The fears of Ebola affecting thousands of people translates into a hunger crisis for far more people in countries such as Liberia and Sierra Leone. Villages have been quarantined, making it more difficult for people to get access to food. Moreover, farmers in those areas are unable to get their foods to market.

On Tuesday, however, discussion at the Iowa Hunger Summit centered on various efforts to raise money for local food aid and contribute to projects globally. Schipper's panel discussion looked at various models to fight hunger. Topics included ways cities could coordinate food pantries and other agencies, as well as ways gardeners can connect with food pantries to donate produce. Schipper talked about his work with the Foods Resource Bank. He noted that one of the advantages of Foods Resource Bank is that there aren't any particular ground rules for fundraising. In rural communities, churches might lease ground from farmers and raise money through the crops grown on that land. Farmers might also simply donate the ground, seed or labor to the church as well.

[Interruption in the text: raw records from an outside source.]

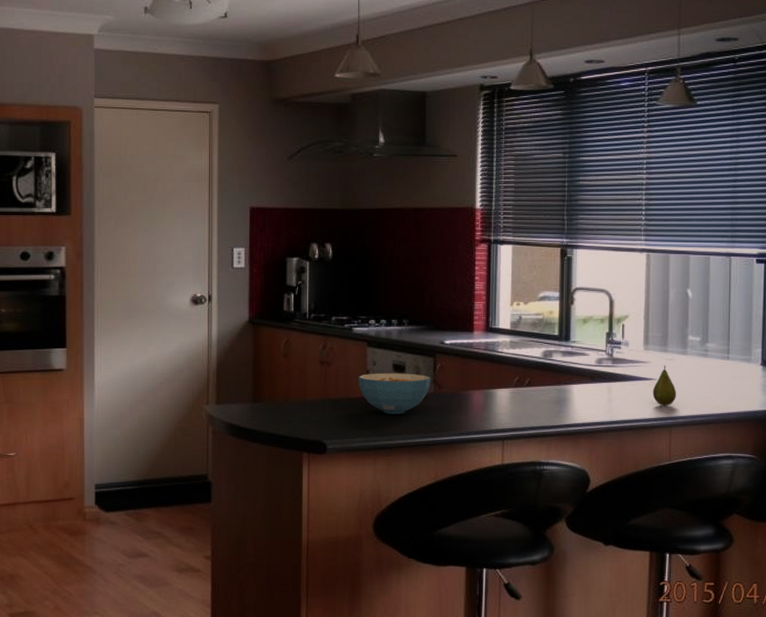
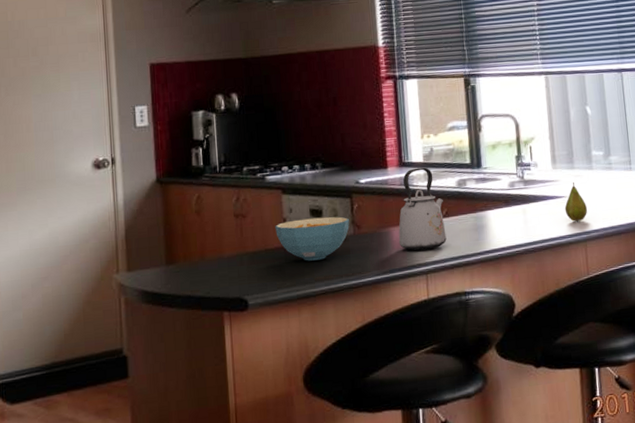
kettle: none [478,334,527,417] -> present [398,167,447,251]

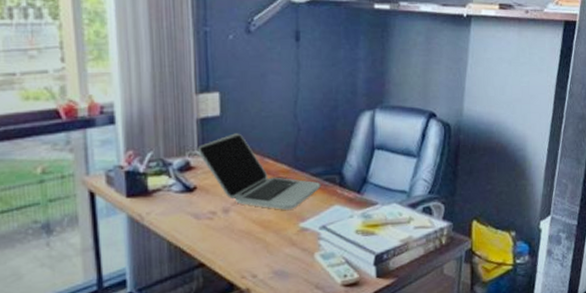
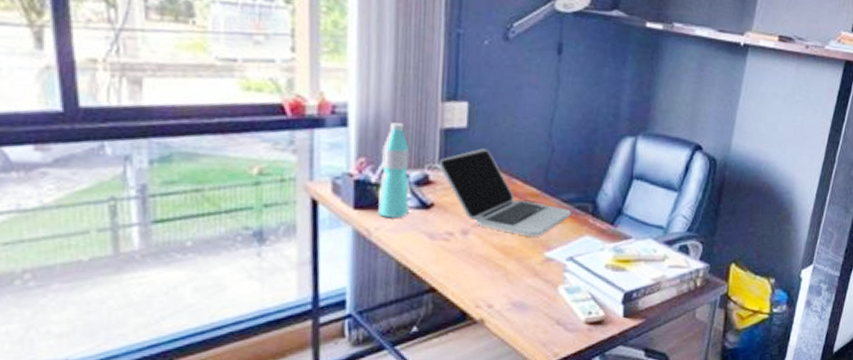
water bottle: none [147,117,175,203] -> present [378,123,410,218]

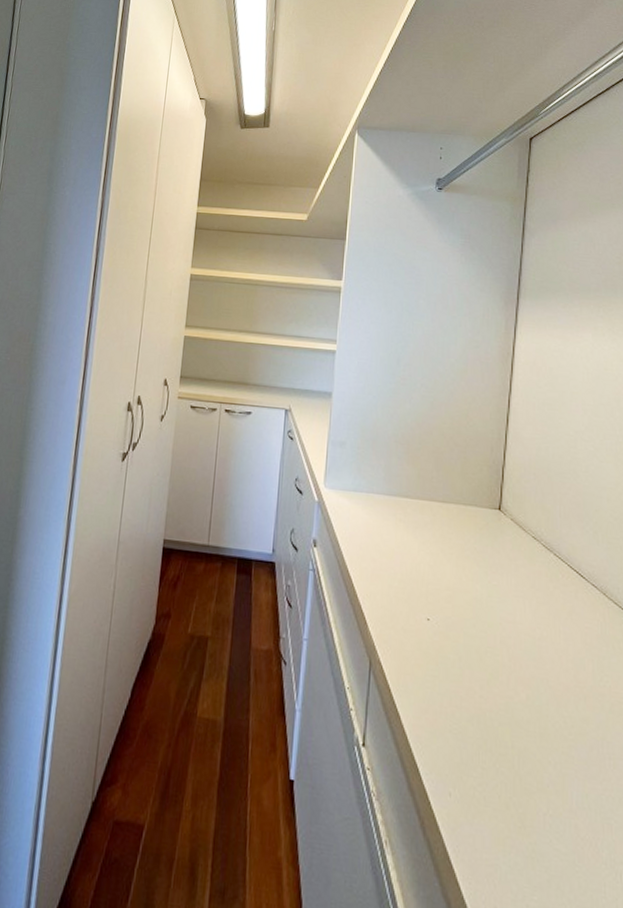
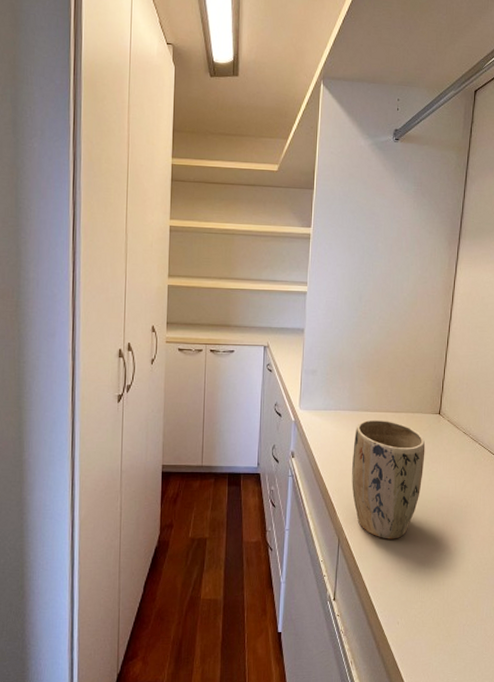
plant pot: none [387,508,482,672] -> present [352,419,426,539]

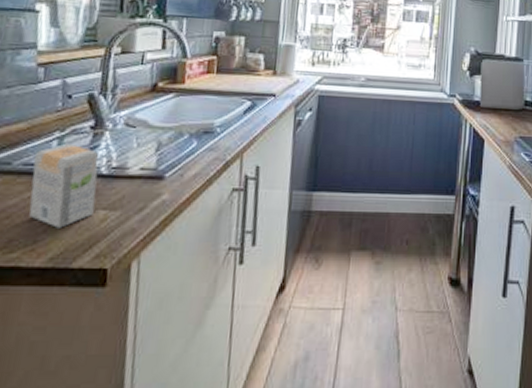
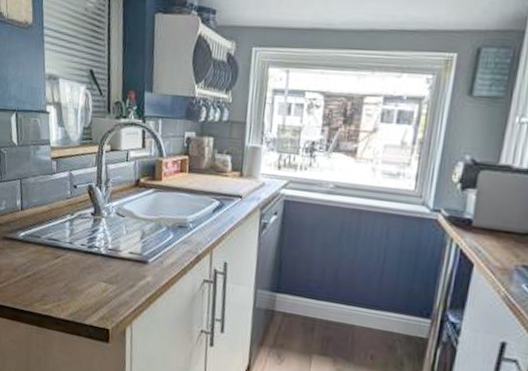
tea box: present [29,143,100,228] -> none [54,225,99,292]

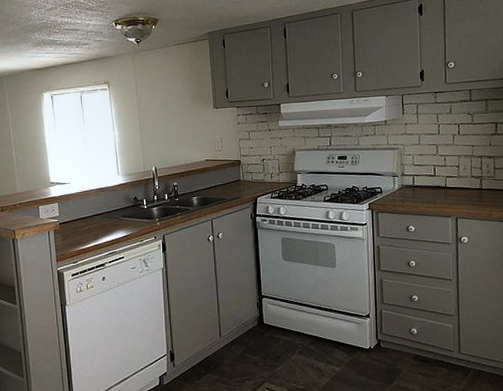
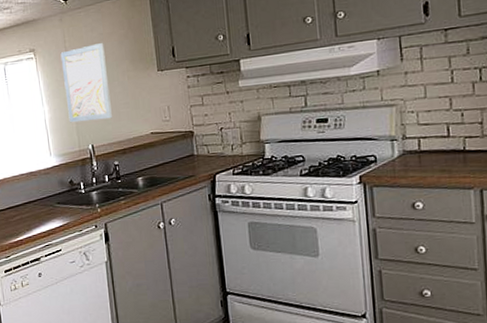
wall art: none [131,81,173,148] -> present [60,43,112,123]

“There are a lot of different ways you can do it,” Schipper said.

Schipper recalled going to Malawi three years ago to check on a Foods Resource Bank project in that country. He told the crowd he felt bad that the farmers he visited cooked a chicken dinner for him because he knew those farmers seldom ate meat. Still, the Malawi farmers were grateful he had come to the country to see the work they were doing.

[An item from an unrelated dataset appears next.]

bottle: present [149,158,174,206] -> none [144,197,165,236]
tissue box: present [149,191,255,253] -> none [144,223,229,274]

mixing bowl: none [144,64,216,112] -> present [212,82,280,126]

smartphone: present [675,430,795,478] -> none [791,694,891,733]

“They are so proud that we came that far to see what they were doing,” Schipper said.

After trips to Malawi and Nicaragua, Schipper said he planned to take his grandchildren on an overseas trip to see a project, largely to show them that people in other parts of the world don't have the advantages of Iowa farm families.

As far as Schipper's advice to farmers or rural churches interested in such fundraising projects, he said groups need to consider what their goals would be. Still, he recommended every farmer consider such an effort.

“They need to be involved. It gives you a purpose,” he said.